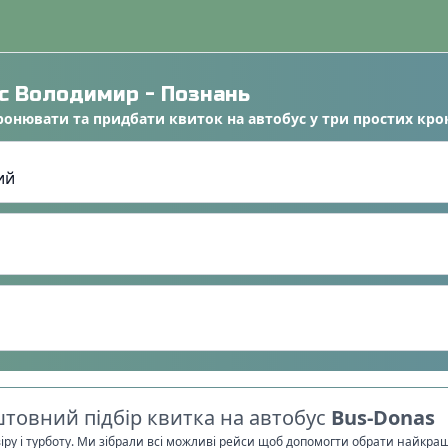
ус
Володимир
-
Познань
ронювати
та
придбати квиток на автобус
у
три простих кро
товний підбір квитка на автобус
Bus-Donas
віру і турботу. Ми зібрали всі можливі рейси щоб допомогти обрати найкра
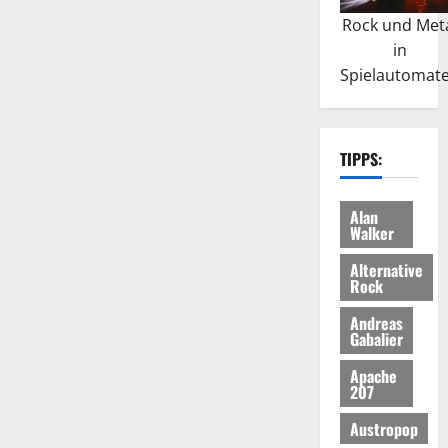
Rock und Met
in
Spielautomat
TIPPS:
Alan
Walker
Alternative
Rock
Andreas
Gabalier
Apache
207
Austropop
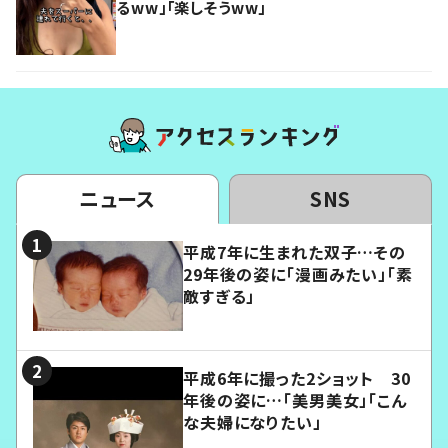
るww」「楽しそうww」
ニュース
SNS
平成7年に生まれた双子…その
29年後の姿に「漫画みたい」「素
敵すぎる」
平成6年に撮った2ショット 30
年後の姿に…「美男美女」「こん
な夫婦になりたい」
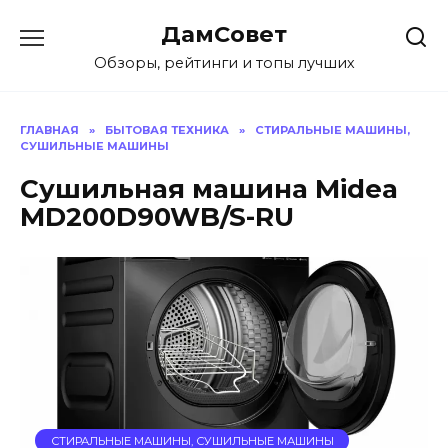
Перейти
ДамСовет
к
содержанию
Обзоры, рейтинги и топы лучших
ГЛАВНАЯ
»
БЫТОВАЯ ТЕХНИКА
»
СТИРАЛЬНЫЕ МАШИНЫ,
СУШИЛЬНЫЕ МАШИНЫ
Сушильная машина Midea
MD200D90WB/S-RU
СТИРАЛЬНЫЕ МАШИНЫ, СУШИЛЬНЫЕ МАШИНЫ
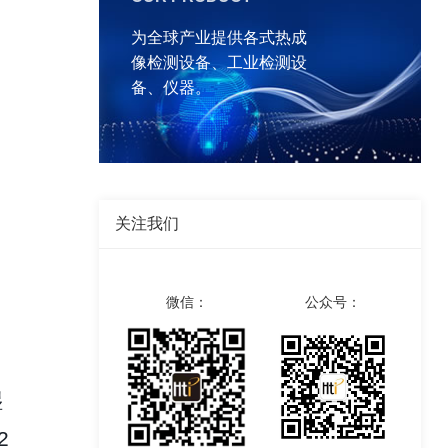
为全球产业提供各式热成
像检测设备、工业检测设
备、仪器。
关注我们
微信：
公众号：
湿
2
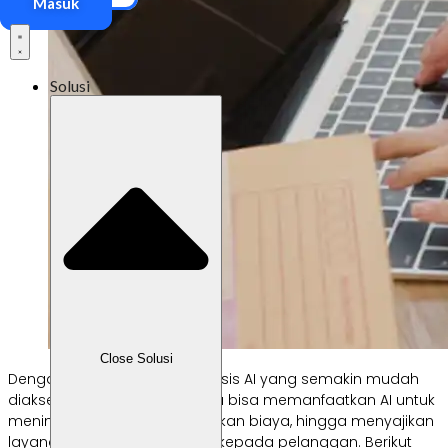
Masuk
Solusi
Close Solusi
Dengan berbagai
tools
berbasis AI yang semakin mudah
diakses, kini pelaku UMKM juga bisa memanfaatkan AI untuk
meningkatkan efisiensi, menekan biaya, hingga menyajikan
layanan yang lebih personal kepada pelanggan. Berikut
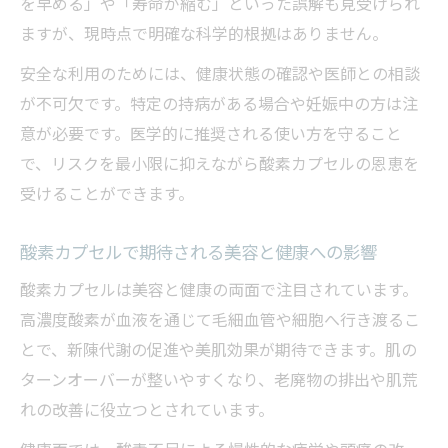
を早める」や「寿命が縮む」といった誤解も見受けられ
ますが、現時点で明確な科学的根拠はありません。
安全な利用のためには、健康状態の確認や医師との相談
が不可欠です。特定の持病がある場合や妊娠中の方は注
意が必要です。医学的に推奨される使い方を守ること
で、リスクを最小限に抑えながら酸素カプセルの恩恵を
受けることができます。
酸素カプセルで期待される美容と健康への影響
酸素カプセルは美容と健康の両面で注目されています。
高濃度酸素が血液を通じて毛細血管や細胞へ行き渡るこ
とで、新陳代謝の促進や美肌効果が期待できます。肌の
ターンオーバーが整いやすくなり、老廃物の排出や肌荒
れの改善に役立つとされています。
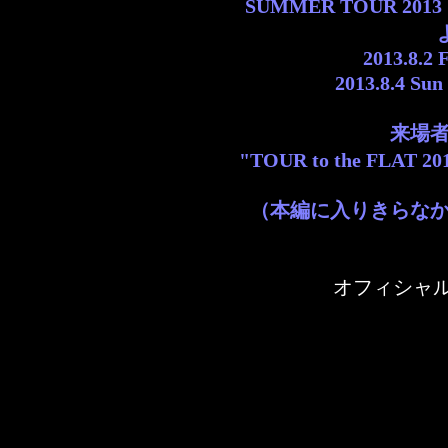
SUMMER TOUR 2013
2013.8.
2013.8.4 
来場
"TOUR to the FLAT
（本編に入りきらな
オフィシャル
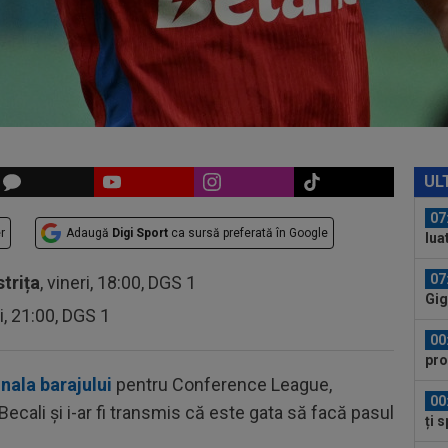
00
ser
0-2.
07
pen
tăc
07
Ili
UL
cine
07
r
Adaugă
Digi Sport
ca sursă preferată în Google
lua
lui.
07
strița
, vineri, 18:00, DGS 1
Gig
ri, 21:00, DGS 1
cri
00
pro
CFR
inala barajului
pentru Conference League,
00
 Becali și i-ar fi transmis că este gata să facă pasul
ți 
cân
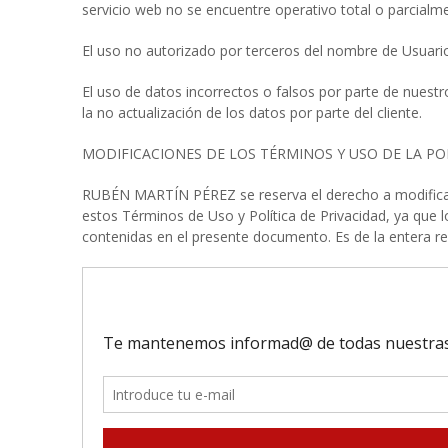
servicio web no se encuentre operativo total o parcialm
El uso no autorizado por terceros del nombre de Usuario 
El uso de datos incorrectos o falsos por parte de nuestr
la no actualización de los datos por parte del cliente.
MODIFICACIONES DE LOS TÉRMINOS Y USO DE LA POL
RUBÉN MARTÍN PÉREZ se reserva el derecho a modificar s
estos Términos de Uso y Política de Privacidad, ya que
contenidas en el presente documento. Es de la entera re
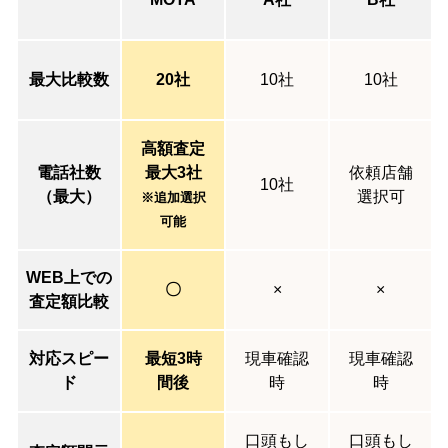
最大比較数
20社
10社
10社
高額査定
電話社数
最大3社
依頼店舗
10社
（最大）
選択可
※追加選択
可能
WEB上での
〇
×
×
査定額比較
対応スピー
最短3時
現車確認
現車確認
ド
間後
時
時
口頭もし
口頭もし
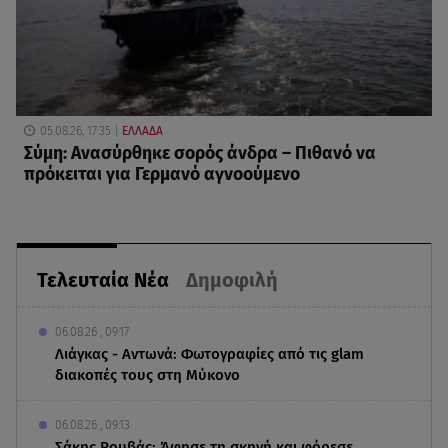
05.08.26, 17:35
ΕΛΛΑΔΑ
Σύμη: Ανασύρθηκε σορός άνδρα – Πιθανό να
πρόκειται για Γερμανό αγνοούμενο
Τελευταία Νέα
Δημοφιλή
06.08.26 , 09:17
Λιάγκας - Αντωνά: Φωτογραφίες από τις glam
διακοπές τους στη Μύκονο
06.08.26 , 09:13
Σάκης Ρουβάς: Άφησε τη σκηνή και φόρεσε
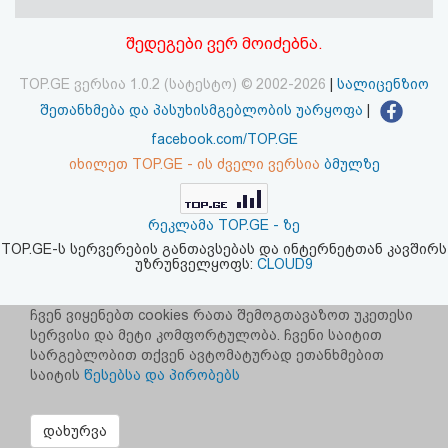
აღდგენა
შედეგები ვერ მოიძებნა.
HTML
TOP.GE ვერსია 1.0.2 (სატესტო) © 2002-2026
|
სალიცენზიო
კოდი
შეთანხმება და პასუხისმგებლობის უარყოფა
|
facebook.com/TOP.GE
სალიცენზიო
იხილეთ TOP.GE - ის ძველი ვერსია
ბმულზე
შეთანხმება
რეკლამა TOP.GE - ზე
და
TOP.GE-ს სერვერების განთავსებას და ინტერნეტთან კავშირს
უზრუნველყოფს:
CLOUD9
პასუხისმგებლობის
უარყოფა
ჩვენ ვიყენებთ cookies რათა შემოგთავაზოთ უკეთესი
სერვისი და მეტი კომფორტულობა. ჩვენი საიტით
სარგებლობით თქვენ ავტომატურად ეთანხმებით
საიტის
წესებსა და პირობებს
დახურვა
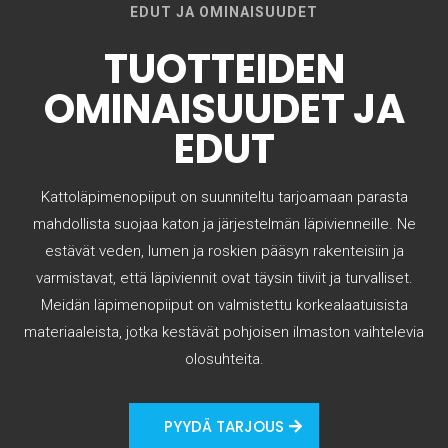
EDUT JA OMINAISUUDET
TUOTTEIDEN
OMINAISUUDET JA
EDUT
Kattoläpimenopiiput on suunniteltu tarjoamaan parasta
mahdollista suojaa katon ja järjestelmän läpivienneille. Ne
estävät veden, lumen ja roskien pääsyn rakenteisiin ja
varmistavat, että läpiviennit ovat täysin tiiviit ja turvalliset.
Meidän läpimenopiiput on valmistettu korkealaatuisista
materiaaleista, jotka kestävät pohjoisen ilmaston vaihtelevia
olosuhteita.
PYYDÄ TARJOUS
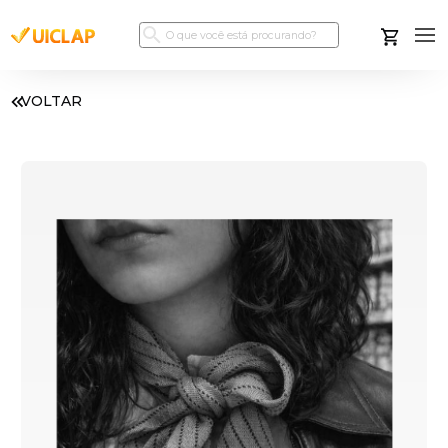
VOLTAR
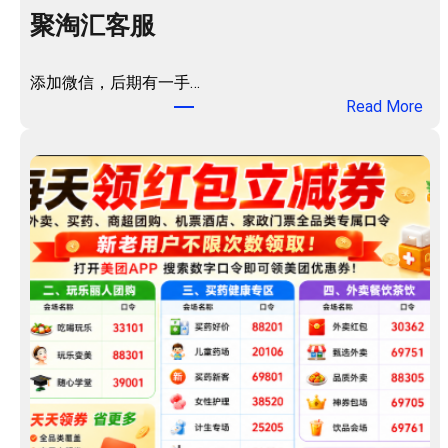
买
聚淘汇客服
药
优
添加微信，后期有一手…
惠
：
Read More
券
聚
包
淘
！
汇
客
服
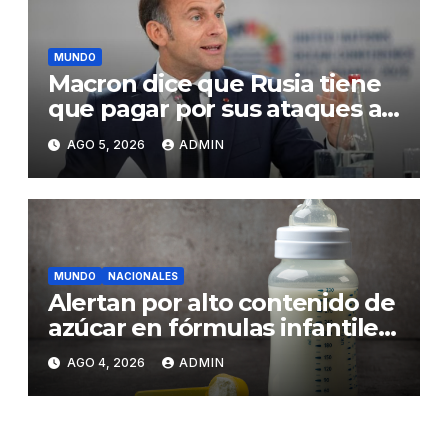
MUNDO
Macron dice que Rusia tiene
que pagar por sus ataques a
Ucrania y promete más
AGO 5, 2026
ADMIN
presión
MUNDO
NACIONALES
Alertan por alto contenido de
azúcar en fórmulas infantiles
y sus riesgos para la salud de
AGO 4, 2026
ADMIN
los bebés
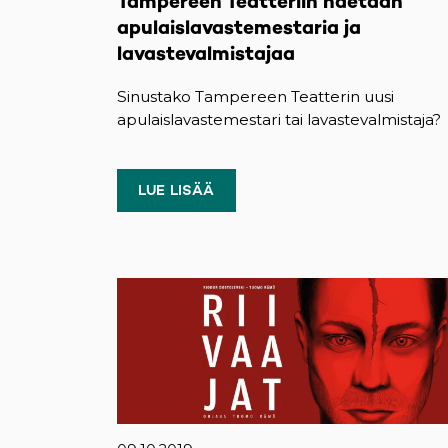
Tampereen Teatteriin haetaan
apulaislavastemestaria ja
lavastevalmistajaa
Sinustako Tampereen Teatterin uusi
apulaislavastemestari tai lavastevalmistaja?
LUE LISÄÄ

——

### WORK TO COMPLETE
Copy every line of text from the listing above with no changes, and leave the pictures out of your answer.

### TASK RESPONSE
ус
Володимир
-
Познань
ронювати
та
придбати квиток на автобус
у
три простих кро
товний підбір квитка на автобус
Bus-Donas
віру і турботу. Ми зібрали всі можливі рейси щоб допомогти обрати найкра
Rock und Met
in
Spielautomat
TIPPS:
Alan
Walker
Alternative
Rock
Andreas
Gabalier
Apache
207
Austropop
るww」「楽しそうww」
ニュース
SNS
平成7年に生まれた双子…その
29年後の姿に「漫画みたい」「素
敵すぎる」
平成6年に撮った2ショット 30
年後の姿に…「美男美女」「こん
な夫婦になりたい」
Перейти
ДамСовет
к
содержанию
Обзоры, рейтинги и топы лучших
ГЛАВНАЯ
»
БЫТОВАЯ ТЕХНИКА
»
СТИРАЛЬНЫЕ МАШИНЫ,
СУШИЛЬНЫЕ МАШИНЫ
Сушильная машина Midea
MD200D90WB/S-RU
СТИРАЛЬНЫЕ МАШИНЫ, СУШИЛЬНЫЕ МАШИНЫ
为全球产业提供各式热成
像检测设备、工业检测设
备、仪器。
关注我们
微信：
公众号：
湿
2
Masuk
Solusi
Close Solusi
Dengan berbagai
tools
berbasis AI yang semakin mudah
diakses, kini pelaku UMKM juga bisa memanfaatkan AI untuk
meningkatkan efisiensi, menekan biaya, hingga menyajikan
layanan yang lebih personal kepada pelanggan. Berikut
を早める」や「寿命が縮む」といった誤解も見受けられ
ますが、現時点で明確な科学的根拠はありません。
安全な利用のためには、健康状態の確認や医師との相談
が不可欠です。特定の持病がある場合や妊娠中の方は注
意が必要です。医学的に推奨される使い方を守ること
で、リスクを最小限に抑えながら酸素カプセルの恩恵を
受けることができます。
酸素カプセルで期待される美容と健康への影響
酸素カプセルは美容と健康の両面で注目されています。
高濃度酸素が血液を通じて毛細血管や細胞へ行き渡るこ
とで、新陳代謝の促進や美肌効果が期待できます。肌の
ターンオーバーが整いやすくなり、老廃物の排出や肌荒
れの改善に役立つとされています。
SUMMER TOUR 2013
2013.8.
2013.8.4 
来場
"TOUR to the FLAT
（本編に入りきらな
オフィシャル
00
ser
0-2.
07
pen
tăc
07
Ili
UL
cine
07
r
Adaugă
Digi Sport
ca sursă preferată în Google
lua
lui.
07
strița
, vineri, 18:00, DGS 1
Gig
ri, 21:00, DGS 1
cri
00
pro
CFR
inala barajului
pentru Conference League,
00
 Becali și i-ar fi transmis că este gata să facă pasul
ți 
cân
servicio web no se encuentre operativo total o parcialm
El uso no autorizado por terceros del nombre de Usuario 
El uso de datos incorrectos o falsos por parte de nuestr
la no actualización de los datos por parte del cliente.
MODIFICACIONES DE LOS TÉRMINOS Y USO DE LA POL
RUBÉN MARTÍN PÉREZ se reserva el derecho a modificar s
estos Términos de Uso y Política de Privacidad, ya que
contenidas en el presente documento. Es de la entera re
最大比較数
20社
10社
10社
高額査定
電話社数
最大3社
依頼店舗
10社
（最大）
選択可
※追加選択
可能
WEB上での
〇
×
×
査定額比較
対応スピー
最短3時
現車確認
現車確認
ド
間後
時
時
口頭もし
口頭もし
05.08.26, 17:35
ΕΛΛΑΔΑ
Σύμη: Ανασύρθηκε σορός άνδρα – Πιθανό να
πρόκειται για Γερμανό αγνοούμενο
Τελευταία Νέα
Δημοφιλή
06.08.26 , 09:17
Λιάγκας - Αντωνά: Φωτογραφίες από τις glam
διακοπές τους στη Μύκονο
06.08.26 , 09:13
Σάκης Ρουβάς: Άφησε τη σκηνή και φόρεσε
აღდგენა
შედეგები ვერ მოიძებნა.
HTML
TOP.GE ვერსია 1.0.2 (სატესტო) © 2002-2026
|
სალიცენზიო
კოდი
შეთანხმება და პასუხისმგებლობის უარყოფა
|
facebook.com/TOP.GE
სალიცენზიო
იხილეთ TOP.GE - ის ძველი ვერსია
ბმულზე
შეთანხმება
რეკლამა TOP.GE - ზე
და
TOP.GE-ს სერვერების განთავსებას და ინტერნეტთან კავშირს
უზრუნველყოფს:
CLOUD9
პასუხისმგებლობის
უარყოფა
ჩვენ ვიყენებთ cookies რათა შემოგთავაზოთ უკეთესი
სერვისი და მეტი კომფორტულობა. ჩვენი საიტით
სარგებლობით თქვენ ავტომატურად ეთანხმებით
საიტის
წესებსა და პირობებს
დახურვა
EDUT JA OMINAISUUDET
TUOTTEIDEN
OMINAISUUDET JA
EDUT
Kattoläpimenopiiput on suunniteltu tarjoamaan parasta
mahdollista suojaa katon ja järjestelmän läpivienneille. Ne
estävät veden, lumen ja roskien pääsyn rakenteisiin ja
varmistavat, että läpiviennit ovat täysin tiiviit ja turvalliset.
Meidän läpimenopiiput on valmistettu korkealaatuisista
materiaaleista, jotka kestävät pohjoisen ilmaston vaihtelevia
olosuhteita.
PYYDÄ TARJOUS
VOLTAR
买
聚淘汇客服
药
优
添加微信，后期有一手…
惠
：
Read More
券
聚
包
淘
！
汇
客
服
MUNDO
Macron dice que Rusia tiene
que pagar por sus ataques a
Ucrania y promete más
AGO 5, 2026
ADMIN
presión
MUNDO
NACIONALES
Alertan por alto contenido de
azúcar en fórmulas infantiles
y sus riesgos para la salud de
AGO 4, 2026
ADMIN
los bebés
Tampereen Teatteriin haetaan
apulaislavastemestaria ja
lavastevalmistajaa
Sinustako Tampereen Teatterin uusi
apulaislavastemestari tai lavastevalmistaja?
LUE LISÄÄ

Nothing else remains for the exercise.